Text shown Start Marker

5

I've been using ls -sh to check file sizes ever since 1997 or so, but today something strange happened:

ninja@vm:foo$ ls -sh
total 98M
1,0M app   
64M app_fake_signed.sbp  
800K loader  
804K loader_fake_signed.sbp  
1,0M web   
32M web_fake_signed.sbp

The app and web files were not supposed to be much smaller than their signed counterparts, and I spent several hours debugging the signing program. After finding nothing, by chance I happened to look at the files in a Samba share, to find them very similar in size. I checked again:

ninja@vm:foo$ ls -lh
total 98M
-rw-rw-r-- 1 ninja ninja  63M lut  4 14:13 app
-rw-rw-r-- 1 ninja ninja  64M lut  4 14:13 app_fake_signed.sbp
-rw-rw-r-- 1 ninja ninja 800K lut  4 14:13 loader
-rw-rw-r-- 1 ninja ninja 801K lut  4 14:13 loader_fake_signed.sbp
-rw-rw-r-- 1 ninja ninja  31M lut  4 14:13 web
-rw-rw-r-- 1 ninja ninja  32M lut  4 14:14 web_fake_signed.sbp

I'm speechless? Why does ls -s show the app and web to be 1MB in size, while they are actually 63 and 32MB, respectively?

Text shown End Marker
Excerpted records Start Marker

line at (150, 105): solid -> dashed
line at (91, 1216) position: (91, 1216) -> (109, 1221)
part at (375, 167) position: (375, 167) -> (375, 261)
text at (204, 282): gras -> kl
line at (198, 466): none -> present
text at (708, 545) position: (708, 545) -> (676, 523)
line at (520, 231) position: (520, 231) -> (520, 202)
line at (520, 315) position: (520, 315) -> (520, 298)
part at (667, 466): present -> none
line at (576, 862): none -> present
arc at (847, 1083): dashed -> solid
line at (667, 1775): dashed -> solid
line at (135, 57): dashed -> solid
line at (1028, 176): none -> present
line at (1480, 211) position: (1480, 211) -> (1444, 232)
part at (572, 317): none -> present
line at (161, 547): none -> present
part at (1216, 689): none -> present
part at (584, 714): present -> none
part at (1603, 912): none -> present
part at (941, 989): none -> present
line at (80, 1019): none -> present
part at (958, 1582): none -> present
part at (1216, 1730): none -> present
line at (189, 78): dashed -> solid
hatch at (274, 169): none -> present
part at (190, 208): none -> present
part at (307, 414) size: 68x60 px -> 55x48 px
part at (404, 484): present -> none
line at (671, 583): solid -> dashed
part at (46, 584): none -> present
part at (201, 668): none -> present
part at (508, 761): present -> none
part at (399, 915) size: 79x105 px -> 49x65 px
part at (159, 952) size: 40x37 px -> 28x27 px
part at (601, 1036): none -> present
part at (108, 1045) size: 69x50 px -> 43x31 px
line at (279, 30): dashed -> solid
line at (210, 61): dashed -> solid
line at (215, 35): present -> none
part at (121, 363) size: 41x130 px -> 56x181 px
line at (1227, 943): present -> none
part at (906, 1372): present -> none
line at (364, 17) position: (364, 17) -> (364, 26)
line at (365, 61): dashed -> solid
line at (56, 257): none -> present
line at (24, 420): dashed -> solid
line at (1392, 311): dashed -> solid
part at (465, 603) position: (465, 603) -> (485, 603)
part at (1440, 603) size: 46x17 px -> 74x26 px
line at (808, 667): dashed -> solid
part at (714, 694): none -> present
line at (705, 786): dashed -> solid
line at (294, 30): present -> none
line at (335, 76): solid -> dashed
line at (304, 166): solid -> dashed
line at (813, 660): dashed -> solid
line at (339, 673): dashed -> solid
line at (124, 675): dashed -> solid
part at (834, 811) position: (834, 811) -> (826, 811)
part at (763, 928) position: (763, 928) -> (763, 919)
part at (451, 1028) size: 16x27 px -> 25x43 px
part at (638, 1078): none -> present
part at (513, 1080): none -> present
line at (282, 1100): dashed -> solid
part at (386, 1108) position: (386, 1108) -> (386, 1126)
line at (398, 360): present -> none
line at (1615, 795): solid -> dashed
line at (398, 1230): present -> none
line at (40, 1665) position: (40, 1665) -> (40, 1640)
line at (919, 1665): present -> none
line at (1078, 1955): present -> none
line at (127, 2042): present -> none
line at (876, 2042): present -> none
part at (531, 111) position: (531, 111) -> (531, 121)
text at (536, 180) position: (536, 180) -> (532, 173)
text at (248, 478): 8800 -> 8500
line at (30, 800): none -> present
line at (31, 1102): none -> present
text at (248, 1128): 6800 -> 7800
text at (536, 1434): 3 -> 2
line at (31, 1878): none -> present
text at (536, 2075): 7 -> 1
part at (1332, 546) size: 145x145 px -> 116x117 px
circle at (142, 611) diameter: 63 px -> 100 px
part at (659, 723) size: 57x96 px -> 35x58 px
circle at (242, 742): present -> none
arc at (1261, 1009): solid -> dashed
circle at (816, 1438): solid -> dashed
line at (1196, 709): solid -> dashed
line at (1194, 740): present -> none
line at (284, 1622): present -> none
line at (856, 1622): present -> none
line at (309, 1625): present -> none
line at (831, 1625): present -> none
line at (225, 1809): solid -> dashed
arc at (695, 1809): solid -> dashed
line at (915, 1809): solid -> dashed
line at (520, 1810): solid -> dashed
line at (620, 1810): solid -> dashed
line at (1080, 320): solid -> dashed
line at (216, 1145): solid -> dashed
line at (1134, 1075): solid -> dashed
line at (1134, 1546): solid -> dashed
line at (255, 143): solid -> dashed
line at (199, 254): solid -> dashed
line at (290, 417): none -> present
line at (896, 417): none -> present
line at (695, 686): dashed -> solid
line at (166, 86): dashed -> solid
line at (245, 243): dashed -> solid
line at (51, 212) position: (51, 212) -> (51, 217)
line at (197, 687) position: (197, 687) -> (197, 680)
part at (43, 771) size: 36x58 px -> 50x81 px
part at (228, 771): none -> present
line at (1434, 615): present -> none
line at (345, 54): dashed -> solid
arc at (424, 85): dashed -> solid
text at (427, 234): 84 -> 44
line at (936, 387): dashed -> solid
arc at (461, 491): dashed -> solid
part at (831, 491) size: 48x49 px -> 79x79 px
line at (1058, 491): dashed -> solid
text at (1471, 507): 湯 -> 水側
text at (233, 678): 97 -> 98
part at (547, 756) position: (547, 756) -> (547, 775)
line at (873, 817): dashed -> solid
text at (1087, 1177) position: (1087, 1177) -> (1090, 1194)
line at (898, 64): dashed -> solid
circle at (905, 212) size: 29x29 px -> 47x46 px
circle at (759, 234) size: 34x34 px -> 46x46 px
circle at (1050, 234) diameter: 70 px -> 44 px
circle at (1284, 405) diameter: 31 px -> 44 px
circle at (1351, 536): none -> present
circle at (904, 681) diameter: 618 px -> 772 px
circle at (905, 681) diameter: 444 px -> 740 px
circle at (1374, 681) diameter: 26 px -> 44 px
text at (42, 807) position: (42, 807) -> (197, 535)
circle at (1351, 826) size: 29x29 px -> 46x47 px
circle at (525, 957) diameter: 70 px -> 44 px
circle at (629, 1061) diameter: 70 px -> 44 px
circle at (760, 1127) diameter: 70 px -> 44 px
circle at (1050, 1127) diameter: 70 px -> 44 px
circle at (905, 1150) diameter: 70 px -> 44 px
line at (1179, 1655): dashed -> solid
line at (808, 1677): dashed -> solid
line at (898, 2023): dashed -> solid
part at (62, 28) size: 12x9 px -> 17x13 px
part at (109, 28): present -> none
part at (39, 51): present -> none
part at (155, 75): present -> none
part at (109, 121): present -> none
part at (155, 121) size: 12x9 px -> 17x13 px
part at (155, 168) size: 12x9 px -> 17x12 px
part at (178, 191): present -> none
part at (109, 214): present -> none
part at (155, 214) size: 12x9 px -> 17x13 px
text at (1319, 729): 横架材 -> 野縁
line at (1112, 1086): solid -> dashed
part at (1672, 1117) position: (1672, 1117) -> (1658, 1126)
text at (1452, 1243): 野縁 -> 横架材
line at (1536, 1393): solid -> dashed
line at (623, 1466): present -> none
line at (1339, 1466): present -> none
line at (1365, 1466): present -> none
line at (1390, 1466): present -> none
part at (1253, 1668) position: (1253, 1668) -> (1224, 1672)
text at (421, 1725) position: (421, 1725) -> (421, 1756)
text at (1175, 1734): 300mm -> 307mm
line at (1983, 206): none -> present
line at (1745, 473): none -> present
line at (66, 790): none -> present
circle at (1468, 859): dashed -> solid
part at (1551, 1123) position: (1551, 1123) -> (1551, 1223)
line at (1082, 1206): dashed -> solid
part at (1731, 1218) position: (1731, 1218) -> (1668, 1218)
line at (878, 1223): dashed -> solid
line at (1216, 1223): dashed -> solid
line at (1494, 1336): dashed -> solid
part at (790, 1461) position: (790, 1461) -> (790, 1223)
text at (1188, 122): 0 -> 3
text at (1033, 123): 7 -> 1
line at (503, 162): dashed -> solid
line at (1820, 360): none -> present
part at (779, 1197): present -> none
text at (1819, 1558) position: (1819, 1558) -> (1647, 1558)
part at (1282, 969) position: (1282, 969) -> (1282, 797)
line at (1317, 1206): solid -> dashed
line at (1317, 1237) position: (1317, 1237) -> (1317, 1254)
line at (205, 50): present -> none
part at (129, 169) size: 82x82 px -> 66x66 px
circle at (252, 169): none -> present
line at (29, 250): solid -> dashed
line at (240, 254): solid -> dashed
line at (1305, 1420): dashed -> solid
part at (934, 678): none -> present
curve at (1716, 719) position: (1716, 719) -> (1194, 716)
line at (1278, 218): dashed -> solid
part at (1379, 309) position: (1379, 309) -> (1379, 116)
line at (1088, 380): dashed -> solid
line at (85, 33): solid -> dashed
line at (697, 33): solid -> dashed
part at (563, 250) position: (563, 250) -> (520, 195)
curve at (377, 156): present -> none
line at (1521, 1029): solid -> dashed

Excerpted records End Marker

Assignment. Extend the post about the mismatched ls -sh and ls -lh file sizes, beginning right after its final question.

Exercise result.
This was Xubuntu 14.04 running in VirtualBox on Windows, if it makes any difference.

Edit: The files app, web and loader are all created by a bash script (not of my design) which runs dd if=/dev/urandom of=app bs=$BLOCK count=1 seek=... in a loop. The signing program, written in C, takes these files and writes their signed versions to the disk, prepending and appending a binary signature to each.

2 Answers 2

8

You're using the -s option to ls.

A file's size and the amount of disk space it takes up may differ. Consider for example, if you open new file, seek 1G into it, and write "something", the OS doesn't allocate 1G (plus the space for "something") on disk, it allocates only the space for "something" -- this is called a sparse file.

I wrote a small C program to create such a file:

#include <stdio.h>
#include <sys/types.h>
#include <sys/stat.h>
#include <fcntl.h>
#include <unistd.h>

int main(void)
{
    int fd = open("/tmp/foo.dat", O_CREAT | O_WRONLY, 0600);

    if (fd > 0) {
        const off_t GIG = 1024 * 1024 * 1024;

        // Seek 1G into the file
        lseek(fd, GIG, SEEK_SET);

        // Write something
        write(fd, "hello", sizeof "hello");

        close(fd);
    }

    return 0;
}

Running that program I get:

$ ls -lh /tmp/foo.dat
-rw------- 1 user group 1.1G Feb  4 15:25 /tmp/foo.dat

But using -s, I get:

$ ls -sh /tmp/foo.dat
4.0K /tmp/foo.dat

So a 4K block was allocated on disk to store "hello" (and 4K is the smallest unit of allocation for my filesystem).

In your case, it looks like app and web are such sparse files.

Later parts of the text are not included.